Chapter 24 Post Quiz
The Multiplier Model

Matching Questions:

Match the terms on the left with the definition in the column on the right. Enter the lowercase letter of that definition in the box to the left of the question number.

1. Multiplier model

a. a macroeconomic theory that relies on the idea that each dollar change in exogenous expenditures leads to a more than a dollar change in GDP.

2. Equilibrium level of unemployment

b. the status of the economy at which higher spending will result in no significant increase in output or employment, but higher price levels.

3. Change in output

c. the increase in GDP that is caused by a one dollar increase in government spending.

4. Multiplier

d. will occur if there is a difference between planned output and planned spending.

5. Full employment

e. (1/MPS) x change in investment.

6. Change in output

f. occurs at the intersection of the saving and investment schedules.

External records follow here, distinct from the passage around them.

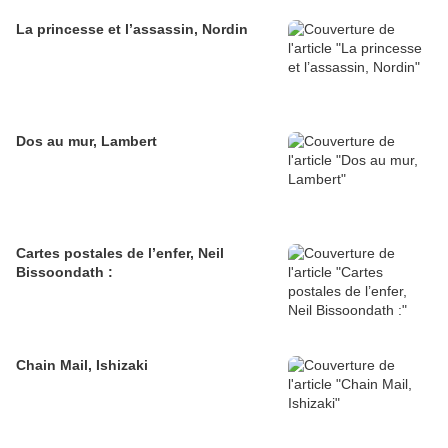
La princesse et l’assassin, Nordin
Dos au mur, Lambert
Cartes postales de l’enfer, Neil
Bissoondath :
Chain Mail, Ishizaki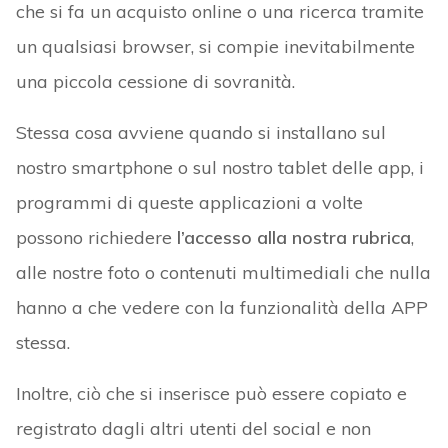
che si fa un acquisto online o una ricerca tramite
un qualsiasi browser, si compie inevitabilmente
una piccola cessione di sovranità.
Stessa cosa avviene quando si installano sul
nostro smartphone o sul nostro tablet delle app, i
programmi di queste applicazioni a volte
possono richiedere
l’accesso alla nostra rubrica
,
alle nostre foto o contenuti multimediali che nulla
hanno a che vedere con la funzionalità della APP
stessa.
Inoltre, ciò che si inserisce può essere copiato e
registrato dagli altri utenti del social e non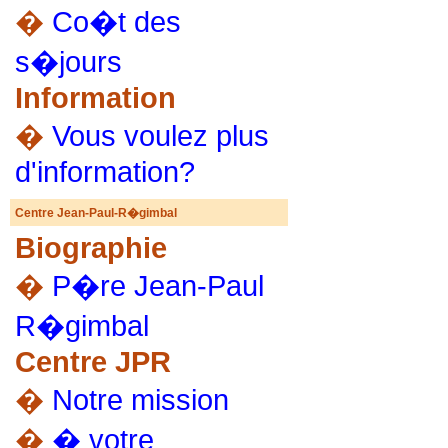
�
Co�t des
s�jours
Information
�
Vous voulez plus
d'information?
Centre Jean-Paul-R�gimbal
Biographie
�
P�re Jean-Paul
R�gimbal
Centre JPR
�
Notre mission
�
� votre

7. Reduction in consumption spending

g. equals MPC x expenditure multiplier.

8. Higher taxes

h. will result in higher GDP and employment if investment and government purchases remain the same.

9. Government expenditure multiplier

i. will reduce employment and GDP in the multiplier model as long as they are not coupled with an increase in government spending.

10. Tax multiplier

j. the number by which the change in investment must be multiplied in order to determine the resulting change in total output.